> [WHAT IS REQUIRED] Copy every line of the records below word for word, but leave the pictures out.

> [EXCERPTED RECORDS]
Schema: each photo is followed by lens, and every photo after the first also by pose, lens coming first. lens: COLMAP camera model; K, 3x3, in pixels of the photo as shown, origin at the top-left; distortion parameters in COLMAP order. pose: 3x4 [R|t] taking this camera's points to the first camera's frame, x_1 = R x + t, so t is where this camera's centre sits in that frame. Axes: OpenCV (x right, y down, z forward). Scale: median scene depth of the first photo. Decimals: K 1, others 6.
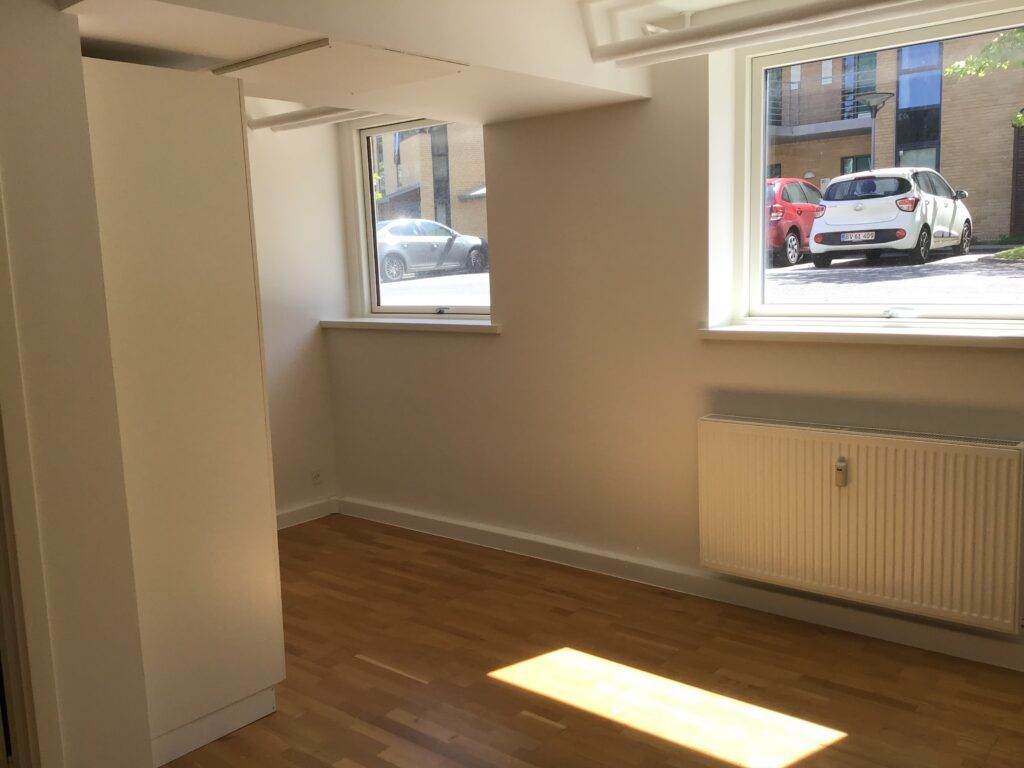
lens RADIAL K [[935.9, 0, 510.6], [0, 935.9, 384.7], [0, 0, 1]] dist [0.033123, 0.000000]
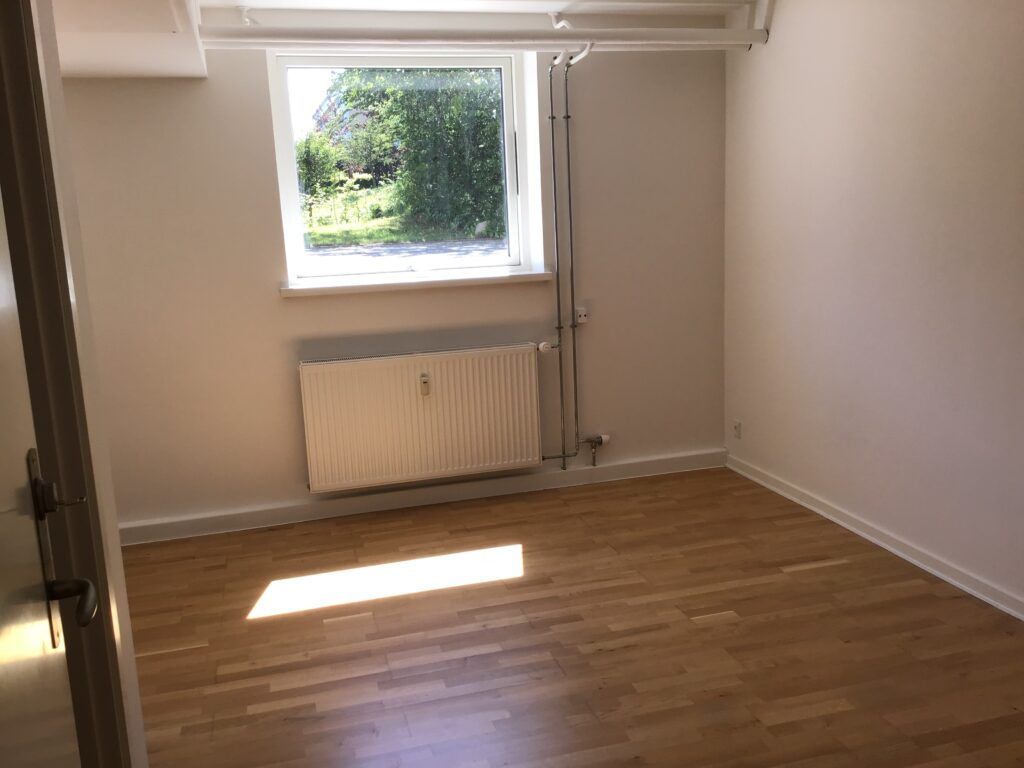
lens RADIAL K [[935.9, 0, 513.4], [0, 935.9, 385.2], [0, 0, 1]] dist [0.033123, 0.000000]
pose [[0.539090, -0.125387, 0.832862, -0.690950], [0.140557, 0.988383, 0.057822, 0.034830], [-0.830437, 0.085893, 0.550452, 0.159547]]
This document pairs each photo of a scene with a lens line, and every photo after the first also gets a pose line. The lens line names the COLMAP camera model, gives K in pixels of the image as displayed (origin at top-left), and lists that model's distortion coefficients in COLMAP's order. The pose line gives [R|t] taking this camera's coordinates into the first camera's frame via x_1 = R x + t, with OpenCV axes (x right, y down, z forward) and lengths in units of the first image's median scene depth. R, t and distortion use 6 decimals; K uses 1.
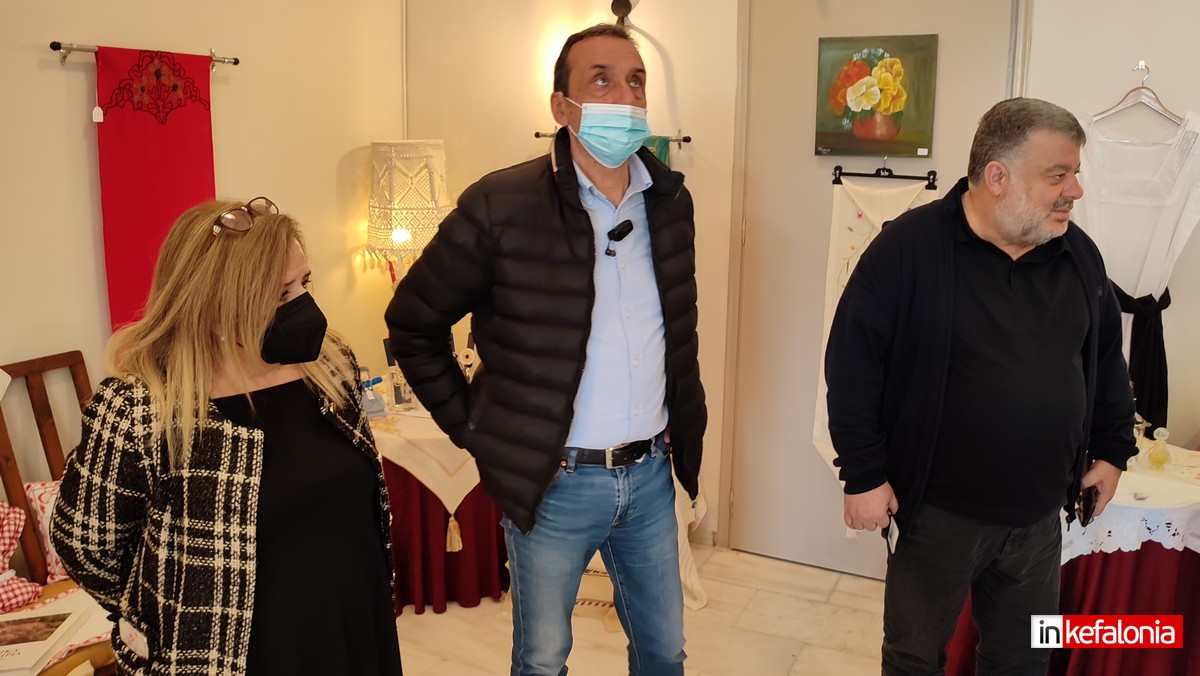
lens RADIAL K [[883.7, 0, 600.8], [0, 883.7, 338.1], [0, 0, 1]] dist [-0.065449, -0.015566]
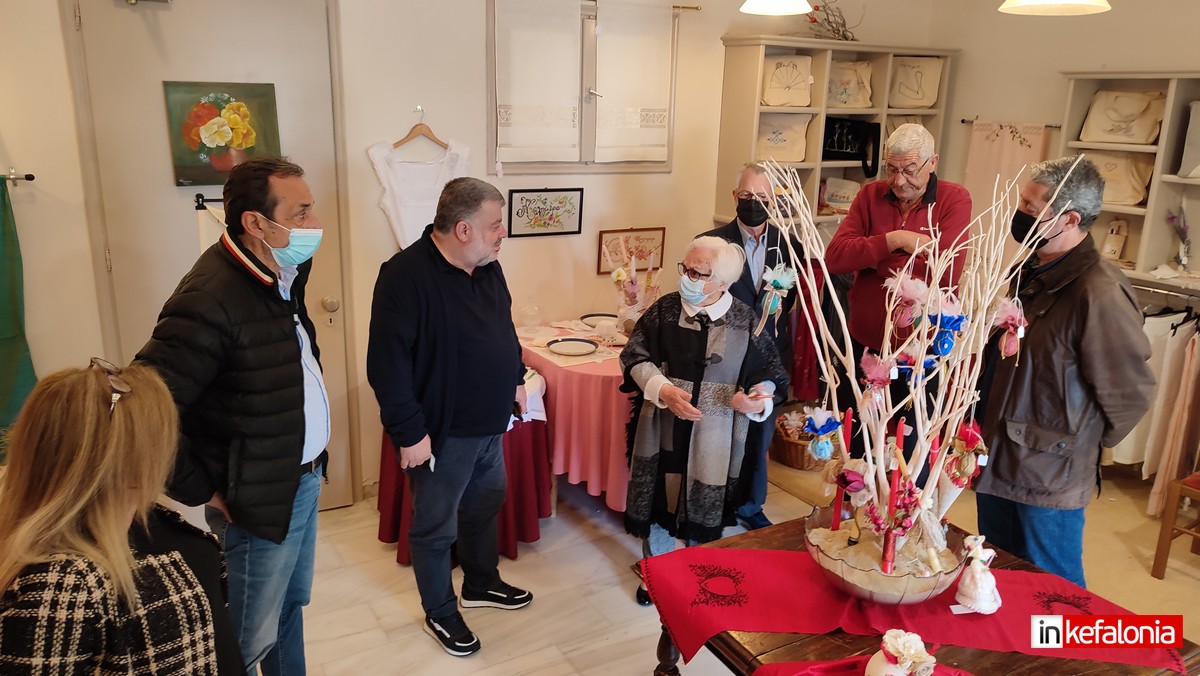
lens RADIAL K [[883.7, 0, 599.6], [0, 883.7, 341.6], [0, 0, 1]] dist [-0.065449, -0.015566]
pose [[0.529515, -0.229993, 0.816527, -0.462895], [0.158879, 0.972400, 0.170866, -0.131185], [-0.833289, 0.039253, 0.551442, -0.057224]]
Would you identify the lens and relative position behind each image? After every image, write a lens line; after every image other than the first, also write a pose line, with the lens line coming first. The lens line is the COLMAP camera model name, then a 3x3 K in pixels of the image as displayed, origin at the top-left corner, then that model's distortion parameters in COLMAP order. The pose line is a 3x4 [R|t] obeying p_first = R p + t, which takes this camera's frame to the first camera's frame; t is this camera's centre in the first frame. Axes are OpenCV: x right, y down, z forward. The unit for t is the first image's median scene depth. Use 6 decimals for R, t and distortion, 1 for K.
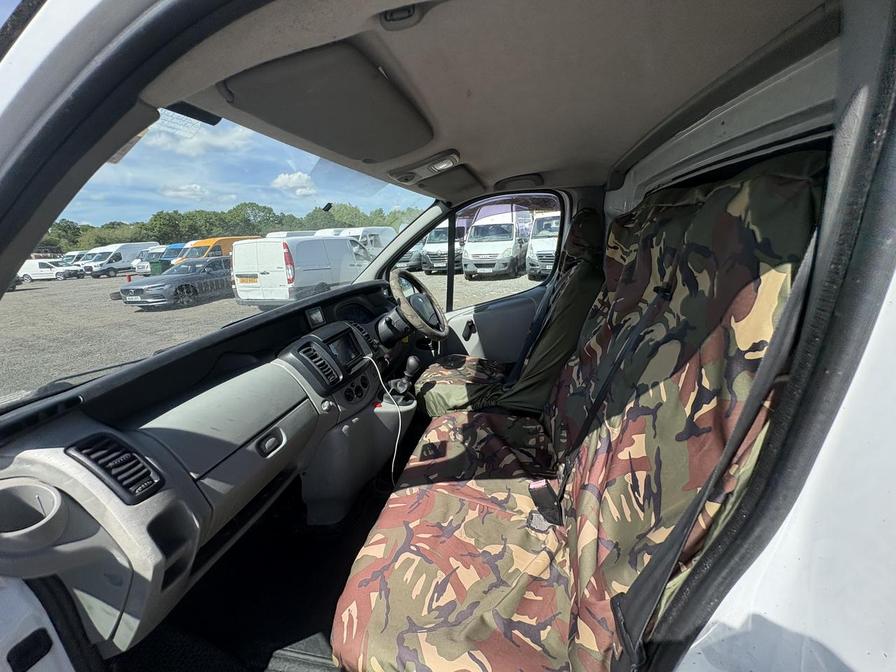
lens RADIAL K [[360.1, 0, 448.5], [0, 360.1, 331.9], [0, 0, 1]] dist [0.002529, 0.000957]
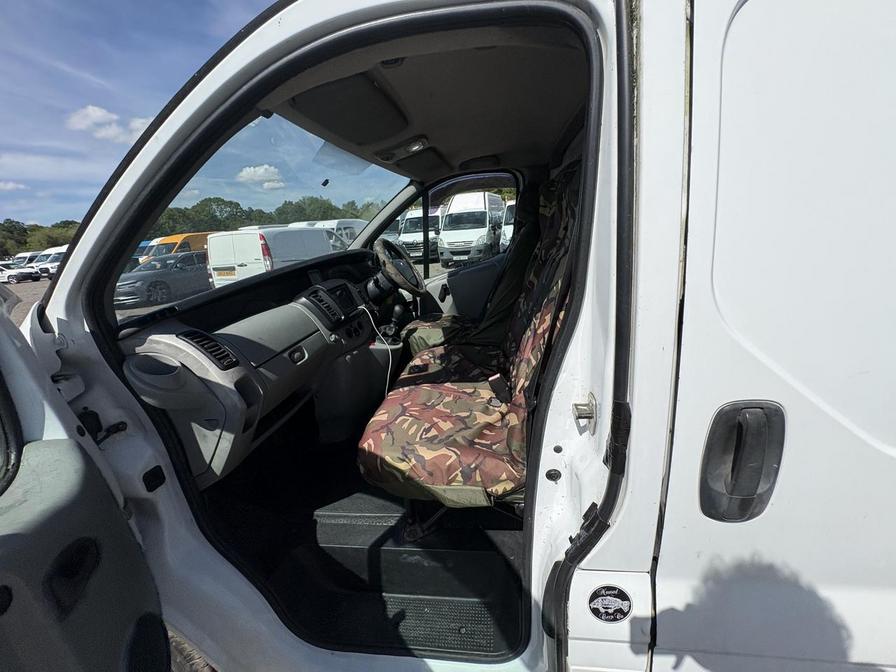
lens RADIAL K [[360.1, 0, 448.9], [0, 360.1, 333.0], [0, 0, 1]] dist [0.002529, 0.000957]
pose [[0.997429, -0.042618, 0.057612, -0.000103], [0.041130, 0.998795, 0.026760, 0.024230], [-0.058683, -0.024322, 0.997980, -0.044178]]
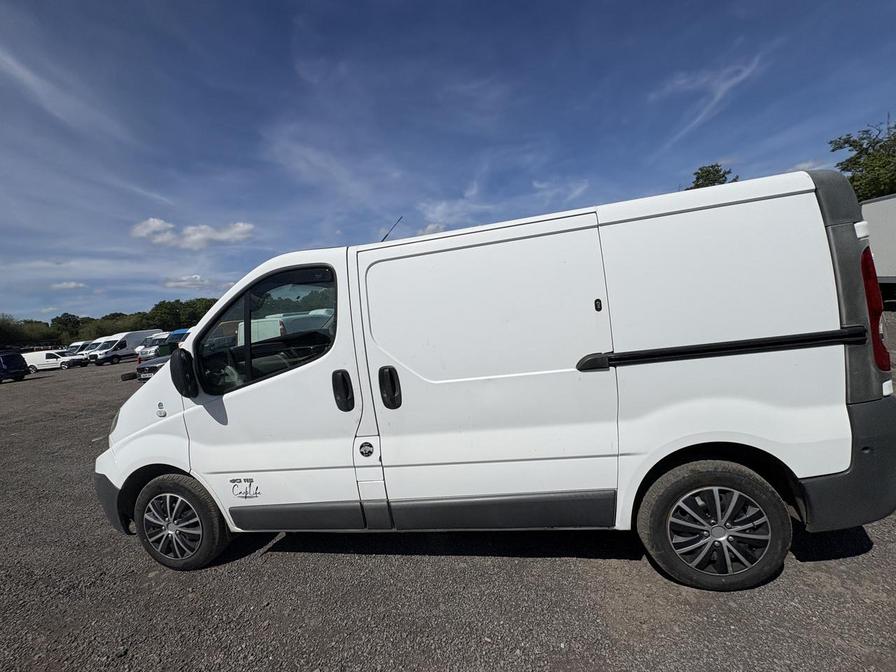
lens RADIAL K [[360.1, 0, 455.1], [0, 360.1, 338.1], [0, 0, 1]] dist [0.002529, 0.000957]
pose [[0.998158, -0.051996, 0.031260, 0.540381], [0.056804, 0.981931, -0.180514, 0.265978], [-0.021309, 0.181957, 0.983076, -0.987697]]
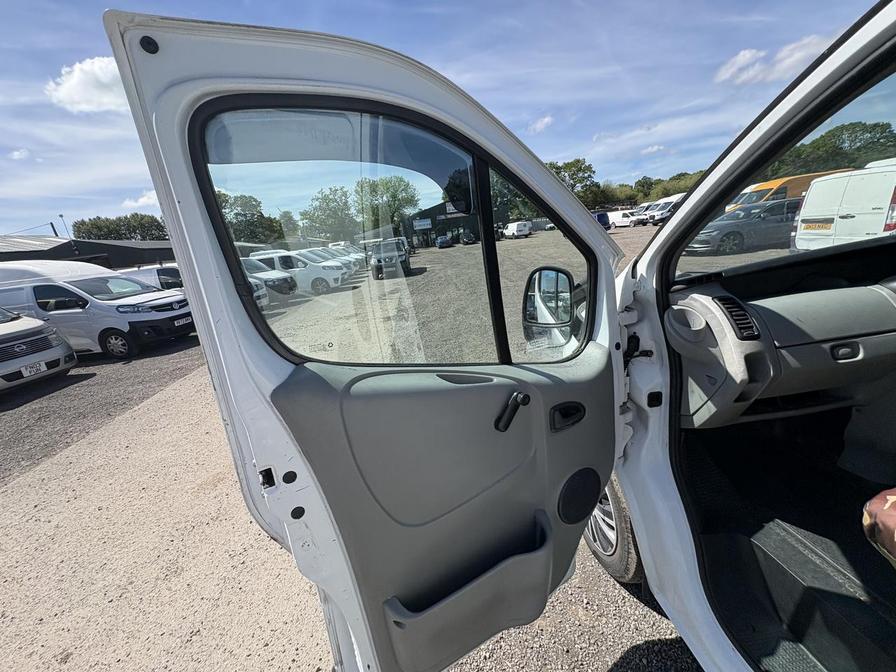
lens RADIAL K [[360.1, 0, 447.0], [0, 360.1, 335.7], [0, 0, 1]] dist [0.002529, 0.000957]
pose [[0.301178, 0.285002, -0.909981, 0.015235], [-0.151099, 0.956498, 0.249561, 0.019417], [0.941520, 0.062335, 0.331140, -0.059520]]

> [WRITTEN ANSWER]
Schema: each photo is followed by lens, and every photo after the first also by pose, lens coming first. lens: COLMAP camera model; K, 3x3, in pixels of the photo as shown, origin at the top-left; distortion parameters in COLMAP order. pose: 3x4 [R|t] taking this camera's points to the first camera's frame, x_1 = R x + t, so t is where this camera's centre sits in that frame. Axes: OpenCV (x right, y down, z forward). Scale: median scene depth of the first photo. Decimals: K 1, others 6.
lens RADIAL K [[935.9, 0, 510.6], [0, 935.9, 384.7], [0, 0, 1]] dist [0.033123, 0.000000]
lens RADIAL K [[935.9, 0, 513.4], [0, 935.9, 385.2], [0, 0, 1]] dist [0.033123, 0.000000]
pose [[0.539090, -0.125387, 0.832862, -0.690950], [0.140557, 0.988383, 0.057822, 0.034830], [-0.830437, 0.085893, 0.550452, 0.159547]]
This document pairs each photo of a scene with a lens line, and every photo after the first also gets a pose line. The lens line names the COLMAP camera model, gives K in pixels of the image as displayed (origin at top-left), and lists that model's distortion coefficients in COLMAP's order. The pose line gives [R|t] taking this camera's coordinates into the first camera's frame via x_1 = R x + t, with OpenCV axes (x right, y down, z forward) and lengths in units of the first image's median scene depth. R, t and distortion use 6 decimals; K uses 1.
lens RADIAL K [[883.7, 0, 600.8], [0, 883.7, 338.1], [0, 0, 1]] dist [-0.065449, -0.015566]
lens RADIAL K [[883.7, 0, 599.6], [0, 883.7, 341.6], [0, 0, 1]] dist [-0.065449, -0.015566]
pose [[0.529515, -0.229993, 0.816527, -0.462895], [0.158879, 0.972400, 0.170866, -0.131185], [-0.833289, 0.039253, 0.551442, -0.057224]]
Would you identify the lens and relative position behind each image? After every image, write a lens line; after every image other than the first, also write a pose line, with the lens line coming first. The lens line is the COLMAP camera model name, then a 3x3 K in pixels of the image as displayed, origin at the top-left corner, then that model's distortion parameters in COLMAP order. The pose line is a 3x4 [R|t] obeying p_first = R p + t, which takes this camera's frame to the first camera's frame; t is this camera's centre in the first frame. Axes are OpenCV: x right, y down, z forward. The unit for t is the first image's median scene depth. Use 6 decimals for R, t and distortion, 1 for K.
lens RADIAL K [[360.1, 0, 448.5], [0, 360.1, 331.9], [0, 0, 1]] dist [0.002529, 0.000957]
lens RADIAL K [[360.1, 0, 448.9], [0, 360.1, 333.0], [0, 0, 1]] dist [0.002529, 0.000957]
pose [[0.997429, -0.042618, 0.057612, -0.000103], [0.041130, 0.998795, 0.026760, 0.024230], [-0.058683, -0.024322, 0.997980, -0.044178]]
lens RADIAL K [[360.1, 0, 455.1], [0, 360.1, 338.1], [0, 0, 1]] dist [0.002529, 0.000957]
pose [[0.998158, -0.051996, 0.031260, 0.540381], [0.056804, 0.981931, -0.180514, 0.265978], [-0.021309, 0.181957, 0.983076, -0.987697]]
lens RADIAL K [[360.1, 0, 447.0], [0, 360.1, 335.7], [0, 0, 1]] dist [0.002529, 0.000957]
pose [[0.301178, 0.285002, -0.909981, 0.015235], [-0.151099, 0.956498, 0.249561, 0.019417], [0.941520, 0.062335, 0.331140, -0.059520]]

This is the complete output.